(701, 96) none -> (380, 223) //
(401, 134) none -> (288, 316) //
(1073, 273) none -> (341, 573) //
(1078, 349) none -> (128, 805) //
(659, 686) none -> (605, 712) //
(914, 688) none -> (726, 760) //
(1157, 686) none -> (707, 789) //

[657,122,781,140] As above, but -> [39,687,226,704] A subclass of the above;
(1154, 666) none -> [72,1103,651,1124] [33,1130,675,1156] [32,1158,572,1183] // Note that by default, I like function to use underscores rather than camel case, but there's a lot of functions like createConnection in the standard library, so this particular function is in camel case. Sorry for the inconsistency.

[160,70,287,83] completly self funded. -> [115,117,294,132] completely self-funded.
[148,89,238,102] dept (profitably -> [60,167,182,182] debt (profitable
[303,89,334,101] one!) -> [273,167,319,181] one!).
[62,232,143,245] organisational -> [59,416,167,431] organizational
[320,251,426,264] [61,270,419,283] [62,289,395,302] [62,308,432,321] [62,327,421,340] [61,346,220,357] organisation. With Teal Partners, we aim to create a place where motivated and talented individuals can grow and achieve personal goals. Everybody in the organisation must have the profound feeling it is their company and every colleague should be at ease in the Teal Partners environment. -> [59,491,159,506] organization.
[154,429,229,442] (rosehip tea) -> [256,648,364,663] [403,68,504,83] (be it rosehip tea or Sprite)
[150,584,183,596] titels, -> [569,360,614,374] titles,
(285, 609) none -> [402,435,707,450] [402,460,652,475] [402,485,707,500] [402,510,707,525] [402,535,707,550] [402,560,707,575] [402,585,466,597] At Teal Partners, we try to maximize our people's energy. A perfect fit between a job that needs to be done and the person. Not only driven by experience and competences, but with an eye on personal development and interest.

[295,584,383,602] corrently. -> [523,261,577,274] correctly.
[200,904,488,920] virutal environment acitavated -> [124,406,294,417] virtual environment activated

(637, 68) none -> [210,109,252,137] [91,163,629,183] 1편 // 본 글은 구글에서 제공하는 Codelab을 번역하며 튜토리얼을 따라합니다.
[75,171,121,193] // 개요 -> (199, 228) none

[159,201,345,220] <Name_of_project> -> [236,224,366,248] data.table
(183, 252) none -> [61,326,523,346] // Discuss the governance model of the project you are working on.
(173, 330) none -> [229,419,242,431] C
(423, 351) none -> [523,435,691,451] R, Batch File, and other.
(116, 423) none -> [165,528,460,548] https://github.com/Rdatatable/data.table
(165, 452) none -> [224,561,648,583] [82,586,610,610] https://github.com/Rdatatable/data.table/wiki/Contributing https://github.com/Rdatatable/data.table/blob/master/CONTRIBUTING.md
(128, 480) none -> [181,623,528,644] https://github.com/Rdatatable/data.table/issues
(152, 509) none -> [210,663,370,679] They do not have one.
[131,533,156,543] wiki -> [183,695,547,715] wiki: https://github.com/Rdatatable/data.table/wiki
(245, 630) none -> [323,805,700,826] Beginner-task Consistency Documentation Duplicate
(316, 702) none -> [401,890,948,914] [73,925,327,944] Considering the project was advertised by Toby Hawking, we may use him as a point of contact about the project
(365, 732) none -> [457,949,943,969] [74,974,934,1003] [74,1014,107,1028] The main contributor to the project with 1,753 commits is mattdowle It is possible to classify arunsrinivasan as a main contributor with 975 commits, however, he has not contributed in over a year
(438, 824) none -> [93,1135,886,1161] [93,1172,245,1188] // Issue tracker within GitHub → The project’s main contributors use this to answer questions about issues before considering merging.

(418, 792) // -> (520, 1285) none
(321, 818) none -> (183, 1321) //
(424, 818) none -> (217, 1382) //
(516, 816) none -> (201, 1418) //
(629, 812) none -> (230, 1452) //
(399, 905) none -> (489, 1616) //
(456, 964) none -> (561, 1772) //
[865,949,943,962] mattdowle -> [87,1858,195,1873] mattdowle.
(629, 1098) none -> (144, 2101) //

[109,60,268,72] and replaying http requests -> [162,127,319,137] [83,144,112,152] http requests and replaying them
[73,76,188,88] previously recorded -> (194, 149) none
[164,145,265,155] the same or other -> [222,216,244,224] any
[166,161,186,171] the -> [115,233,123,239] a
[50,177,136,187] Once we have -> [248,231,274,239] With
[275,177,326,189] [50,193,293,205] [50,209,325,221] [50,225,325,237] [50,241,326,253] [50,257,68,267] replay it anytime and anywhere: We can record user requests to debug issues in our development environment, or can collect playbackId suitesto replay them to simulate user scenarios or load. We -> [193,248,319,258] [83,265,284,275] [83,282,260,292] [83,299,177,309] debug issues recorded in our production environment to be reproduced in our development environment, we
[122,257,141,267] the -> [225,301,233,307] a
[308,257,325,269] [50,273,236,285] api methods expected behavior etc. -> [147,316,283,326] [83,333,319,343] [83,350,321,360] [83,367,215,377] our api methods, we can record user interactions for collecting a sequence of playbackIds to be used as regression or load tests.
====
WHAT THE TASK ASKS: The only acceptable answer is the full set of entries, repeated exactly.

WRITTEN ANSWER:
(701, 96) none -> (380, 223) //
(401, 134) none -> (288, 316) //
(1073, 273) none -> (341, 573) //
(1078, 349) none -> (128, 805) //
(659, 686) none -> (605, 712) //
(914, 688) none -> (726, 760) //
(1157, 686) none -> (707, 789) //

[657,122,781,140] As above, but -> [39,687,226,704] A subclass of the above;
(1154, 666) none -> [72,1103,651,1124] [33,1130,675,1156] [32,1158,572,1183] // Note that by default, I like function to use underscores rather than camel case, but there's a lot of functions like createConnection in the standard library, so this particular function is in camel case. Sorry for the inconsistency.

[160,70,287,83] completly self funded. -> [115,117,294,132] completely self-funded.
[148,89,238,102] dept (profitably -> [60,167,182,182] debt (profitable
[303,89,334,101] one!) -> [273,167,319,181] one!).
[62,232,143,245] organisational -> [59,416,167,431] organizational
[320,251,426,264] [61,270,419,283] [62,289,395,302] [62,308,432,321] [62,327,421,340] [61,346,220,357] organisation. With Teal Partners, we aim to create a place where motivated and talented individuals can grow and achieve personal goals. Everybody in the organisation must have the profound feeling it is their company and every colleague should be at ease in the Teal Partners environment. -> [59,491,159,506] organization.
[154,429,229,442] (rosehip tea) -> [256,648,364,663] [403,68,504,83] (be it rosehip tea or Sprite)
[150,584,183,596] titels, -> [569,360,614,374] titles,
(285, 609) none -> [402,435,707,450] [402,460,652,475] [402,485,707,500] [402,510,707,525] [402,535,707,550] [402,560,707,575] [402,585,466,597] At Teal Partners, we try to maximize our people's energy. A perfect fit between a job that needs to be done and the person. Not only driven by experience and competences, but with an eye on personal development and interest.

[295,584,383,602] corrently. -> [523,261,577,274] correctly.
[200,904,488,920] virutal environment acitavated -> [124,406,294,417] virtual environment activated

(637, 68) none -> [210,109,252,137] [91,163,629,183] 1편 // 본 글은 구글에서 제공하는 Codelab을 번역하며 튜토리얼을 따라합니다.
[75,171,121,193] // 개요 -> (199, 228) none

[159,201,345,220] <Name_of_project> -> [236,224,366,248] data.table
(183, 252) none -> [61,326,523,346] // Discuss the governance model of the project you are working on.
(173, 330) none -> [229,419,242,431] C
(423, 351) none -> [523,435,691,451] R, Batch File, and other.
(116, 423) none -> [165,528,460,548] https://github.com/Rdatatable/data.table
(165, 452) none -> [224,561,648,583] [82,586,610,610] https://github.com/Rdatatable/data.table/wiki/Contributing https://github.com/Rdatatable/data.table/blob/master/CONTRIBUTING.md
(128, 480) none -> [181,623,528,644] https://github.com/Rdatatable/data.table/issues
(152, 509) none -> [210,663,370,679] They do not have one.
[131,533,156,543] wiki -> [183,695,547,715] wiki: https://github.com/Rdatatable/data.table/wiki
(245, 630) none -> [323,805,700,826] Beginner-task Consistency Documentation Duplicate
(316, 702) none -> [401,890,948,914] [73,925,327,944] Considering the project was advertised by Toby Hawking, we may use him as a point of contact about the project
(365, 732) none -> [457,949,943,969] [74,974,934,1003] [74,1014,107,1028] The main contributor to the project with 1,753 commits is mattdowle It is possible to classify arunsrinivasan as a main contributor with 975 commits, however, he has not contributed in over a year
(438, 824) none -> [93,1135,886,1161] [93,1172,245,1188] // Issue tracker within GitHub → The project’s main contributors use this to answer questions about issues before considering merging.

(418, 792) // -> (520, 1285) none
(321, 818) none -> (183, 1321) //
(424, 818) none -> (217, 1382) //
(516, 816) none -> (201, 1418) //
(629, 812) none -> (230, 1452) //
(399, 905) none -> (489, 1616) //
(456, 964) none -> (561, 1772) //
[865,949,943,962] mattdowle -> [87,1858,195,1873] mattdowle.
(629, 1098) none -> (144, 2101) //

[109,60,268,72] and replaying http requests -> [162,127,319,137] [83,144,112,152] http requests and replaying them
[73,76,188,88] previously recorded -> (194, 149) none
[164,145,265,155] the same or other -> [222,216,244,224] any
[166,161,186,171] the -> [115,233,123,239] a
[50,177,136,187] Once we have -> [248,231,274,239] With
[275,177,326,189] [50,193,293,205] [50,209,325,221] [50,225,325,237] [50,241,326,253] [50,257,68,267] replay it anytime and anywhere: We can record user requests to debug issues in our development environment, or can collect playbackId suitesto replay them to simulate user scenarios or load. We -> [193,248,319,258] [83,265,284,275] [83,282,260,292] [83,299,177,309] debug issues recorded in our production environment to be reproduced in our development environment, we
[122,257,141,267] the -> [225,301,233,307] a
[308,257,325,269] [50,273,236,285] api methods expected behavior etc. -> [147,316,283,326] [83,333,319,343] [83,350,321,360] [83,367,215,377] our api methods, we can record user interactions for collecting a sequence of playbackIds to be used as regression or load tests.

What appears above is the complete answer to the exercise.